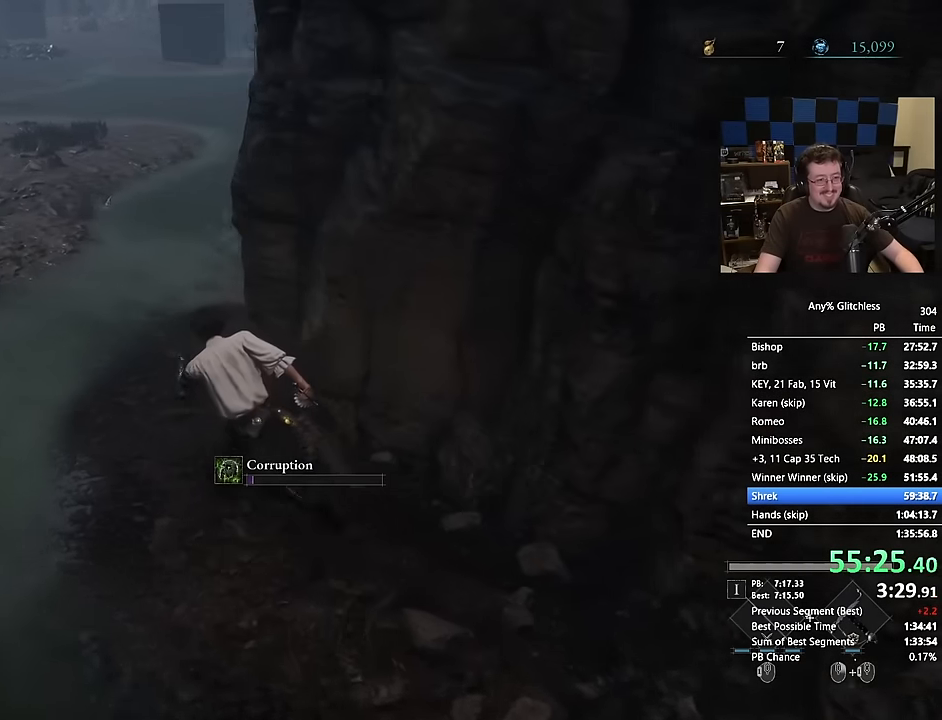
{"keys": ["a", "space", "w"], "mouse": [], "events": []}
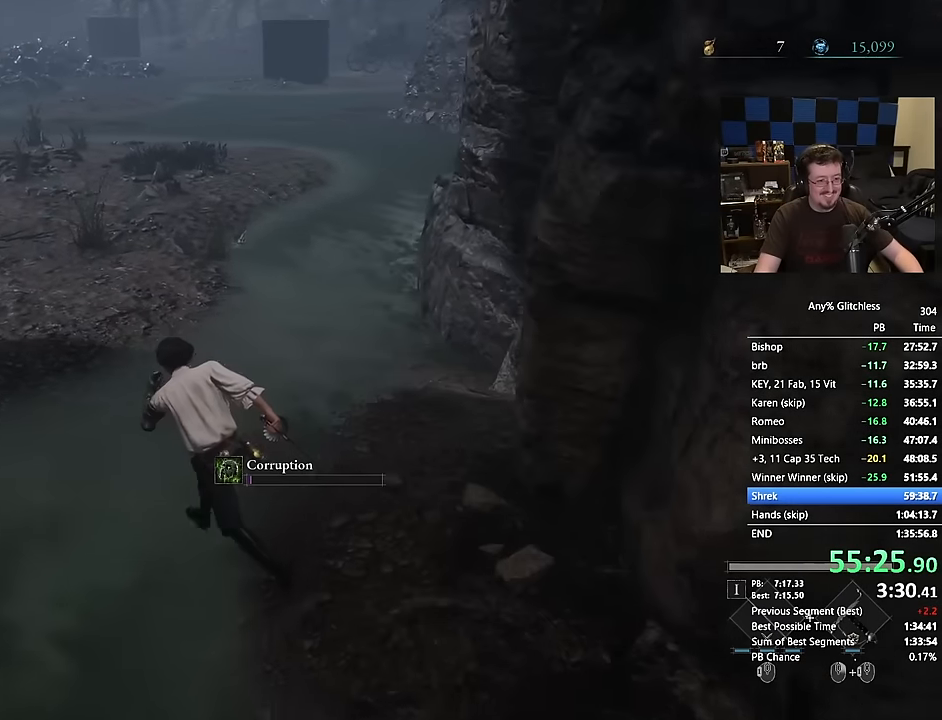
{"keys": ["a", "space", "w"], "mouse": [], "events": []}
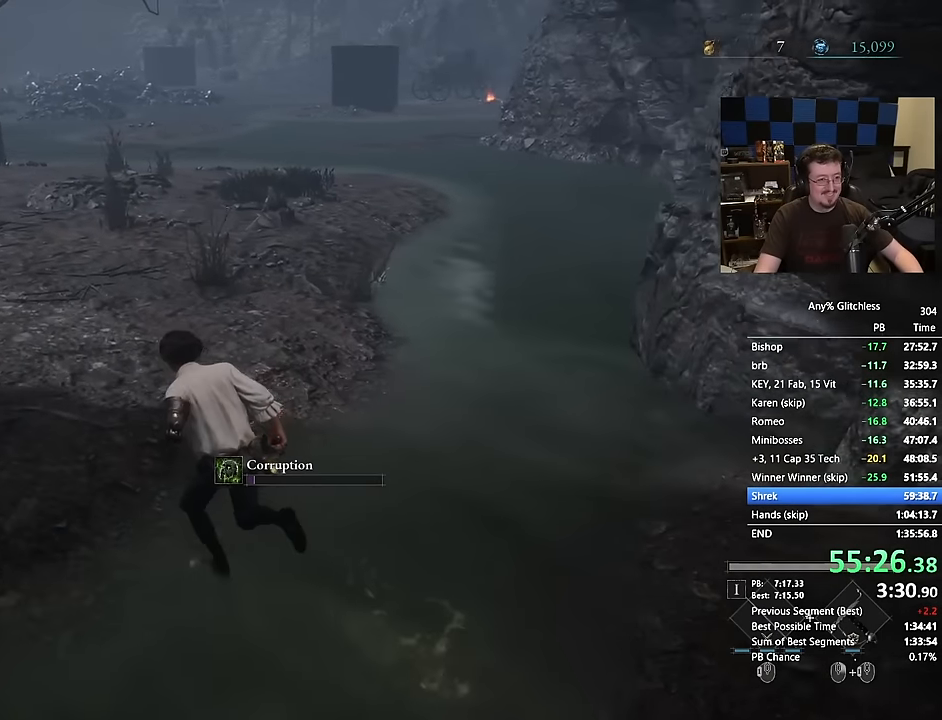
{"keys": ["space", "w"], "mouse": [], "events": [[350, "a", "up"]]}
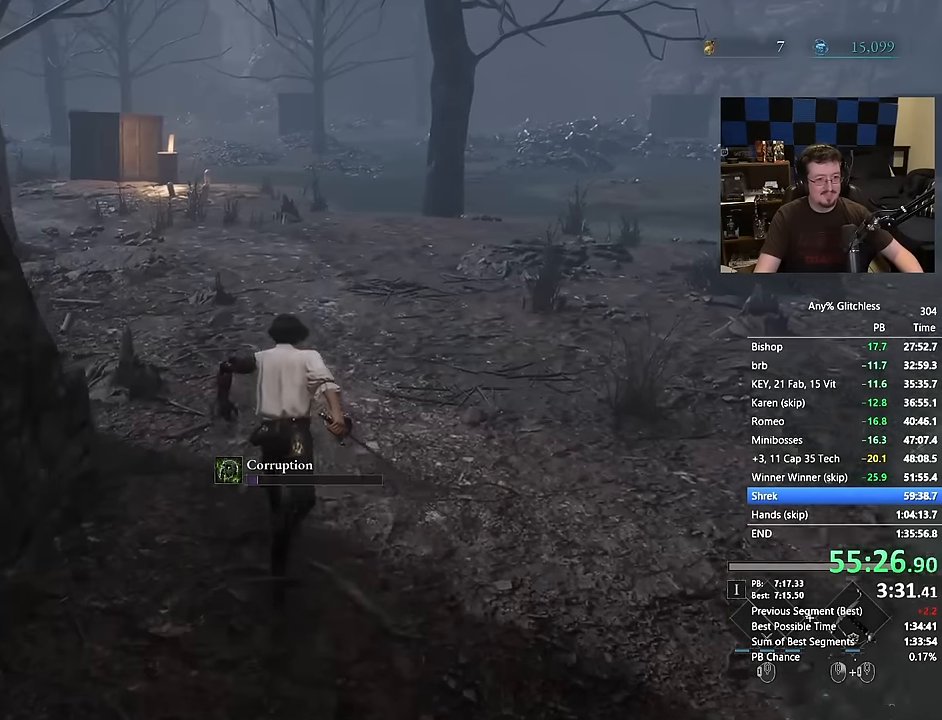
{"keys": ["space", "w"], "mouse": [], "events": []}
* * * * * * * * *
TASK REQUIREMENTS =>
All of the data above needs to be given again exactly. Leave out each image.

OUTPUT BELOW =>
{"keys": ["a", "space", "w"], "mouse": [], "events": []}
{"keys": ["a", "space", "w"], "mouse": [], "events": []}
{"keys": ["space", "w"], "mouse": [], "events": [[350, "a", "up"]]}
{"keys": ["space", "w"], "mouse": [], "events": []}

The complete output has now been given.